As medicine becomes more complex, as diagnoses become both more arcane and
obscure, the average patient will face an increasingly difficult process of
decision making. Even with expert systems and computer-aided diagnostic
procedures the core decisions will be made in a familiar arena-the
doctor-patient relationship. Clinicians must be
taught that good practice is the best antidote to malpractice accusations.
Explicit information about the physician-patient relationship, the
therapeutic alliance, and informed consent must become part of standard
curricula and clinical instruction. The patient's experience of illness and
similar factors must also become part of the doctor's fundamental training.
By diminishing the fear of liability, this instructional process will
mitigate the destructive effects of fear on the physician-patient
Public education, too, can play an important role, if carefully addressed to the limits of certainty, of collaborative decision making, and the function of informed consent as a dialogue about uncertain outcomes. Such steps may improve the patient's end of the alliance, with salutary results as above.
Role playing and hypothetical scenarios, such as those used in our study, might increase physicians' empathy and perspective taking, which may in turn foster alliance building. While the essential part of the alliance does not necessarily derive from the doctor's experiencing what the patient is experiencing, attempts at altering the doctor's role may be of some value.
An important consideration is the lack of alternatives for patients who wish to object to the care they receive or its outcome. Litigation is certainly one way to be heard.
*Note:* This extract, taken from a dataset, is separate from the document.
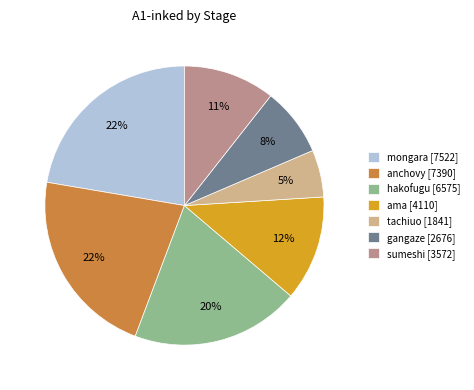

To the nearest percent, what portion does ama represent?

12%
But alternative channels might be provided to draw off the bad feelings in ways that satisfy' patients and influence physicians but avoid litigation. Such alternatives may shift the focus away from purely monetary damages and offer pathways for the expression of legitimate feelings and concerns. Additional advantages may accrue from no-fault insurance of victim-compensation models, which might clarify' issues or injury and cost in ways that avoid disproportionate jury awards. Whether the public will support such changes remains to be seen.